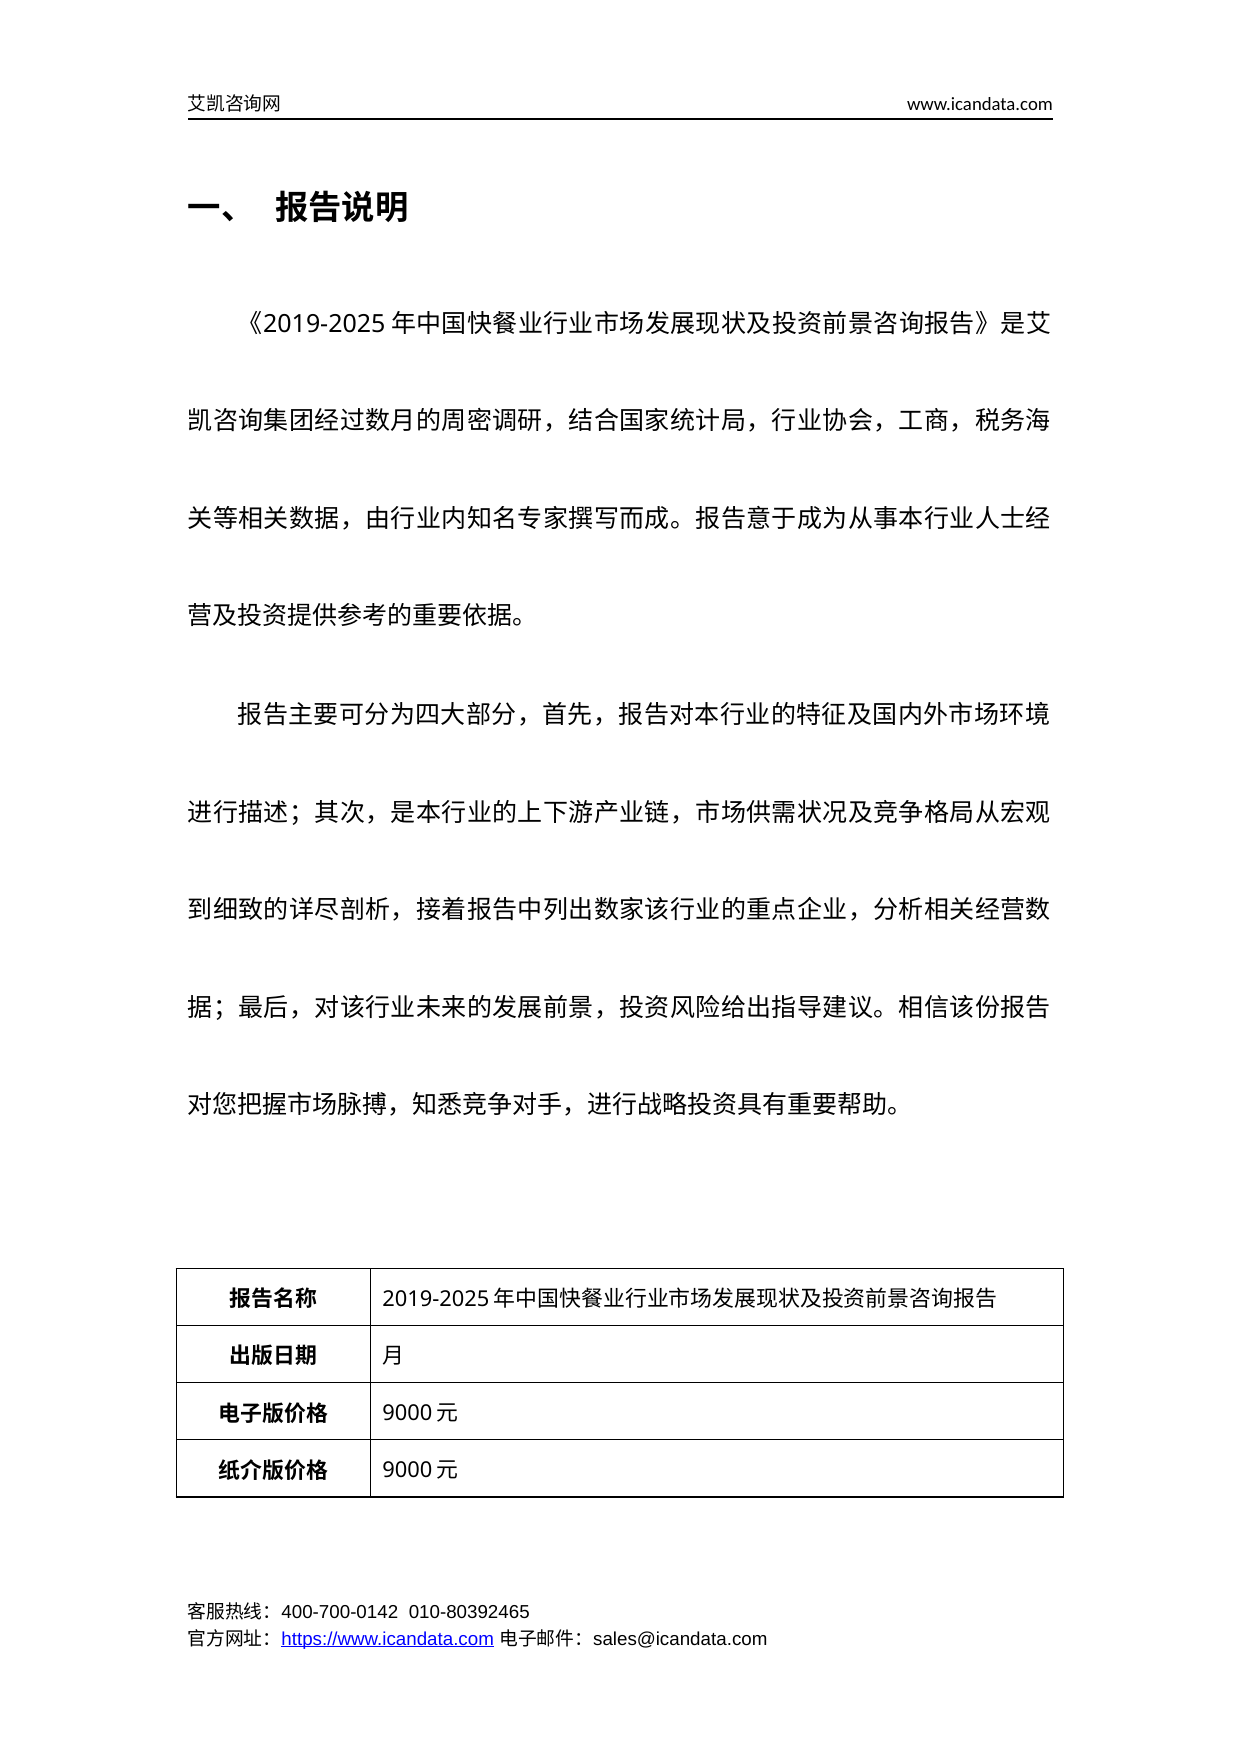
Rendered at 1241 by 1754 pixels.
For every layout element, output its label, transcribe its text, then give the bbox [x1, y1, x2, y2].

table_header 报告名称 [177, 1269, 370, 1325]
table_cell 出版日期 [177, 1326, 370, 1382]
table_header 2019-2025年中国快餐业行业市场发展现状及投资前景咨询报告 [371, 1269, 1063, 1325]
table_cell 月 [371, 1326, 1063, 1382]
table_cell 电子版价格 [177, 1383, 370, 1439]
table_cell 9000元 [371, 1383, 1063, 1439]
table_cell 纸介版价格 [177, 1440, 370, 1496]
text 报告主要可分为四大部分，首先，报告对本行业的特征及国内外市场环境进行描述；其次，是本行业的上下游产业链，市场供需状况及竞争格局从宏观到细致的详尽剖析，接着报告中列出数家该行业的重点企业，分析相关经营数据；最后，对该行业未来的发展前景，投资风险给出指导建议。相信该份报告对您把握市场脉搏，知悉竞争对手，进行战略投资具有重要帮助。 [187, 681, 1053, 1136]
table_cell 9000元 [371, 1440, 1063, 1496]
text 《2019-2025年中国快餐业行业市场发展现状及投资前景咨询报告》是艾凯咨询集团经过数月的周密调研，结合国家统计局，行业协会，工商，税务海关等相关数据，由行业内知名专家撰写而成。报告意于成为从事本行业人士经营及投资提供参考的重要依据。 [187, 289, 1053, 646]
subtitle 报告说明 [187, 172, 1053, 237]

* _What to produce_
Would you please repeat the entries above verbatim, excluding each picture?

* _Answer space_
Rendered at 1241 by 1754 pixels.
For every layout element, output its label, transcribe its text, then give the bbox [x1, y1, x2, y2].

table_header 报告名称 [177, 1269, 370, 1325]
table_cell 出版日期 [177, 1326, 370, 1382]
table_header 2019-2025年中国快餐业行业市场发展现状及投资前景咨询报告 [371, 1269, 1063, 1325]
table_cell 月 [371, 1326, 1063, 1382]
table_cell 电子版价格 [177, 1383, 370, 1439]
table_cell 9000元 [371, 1383, 1063, 1439]
table_cell 纸介版价格 [177, 1440, 370, 1496]
text 报告主要可分为四大部分，首先，报告对本行业的特征及国内外市场环境进行描述；其次，是本行业的上下游产业链，市场供需状况及竞争格局从宏观到细致的详尽剖析，接着报告中列出数家该行业的重点企业，分析相关经营数据；最后，对该行业未来的发展前景，投资风险给出指导建议。相信该份报告对您把握市场脉搏，知悉竞争对手，进行战略投资具有重要帮助。 [187, 681, 1053, 1136]
table_cell 9000元 [371, 1440, 1063, 1496]
text 《2019-2025年中国快餐业行业市场发展现状及投资前景咨询报告》是艾凯咨询集团经过数月的周密调研，结合国家统计局，行业协会，工商，税务海关等相关数据，由行业内知名专家撰写而成。报告意于成为从事本行业人士经营及投资提供参考的重要依据。 [187, 289, 1053, 646]
subtitle 报告说明 [187, 172, 1053, 237]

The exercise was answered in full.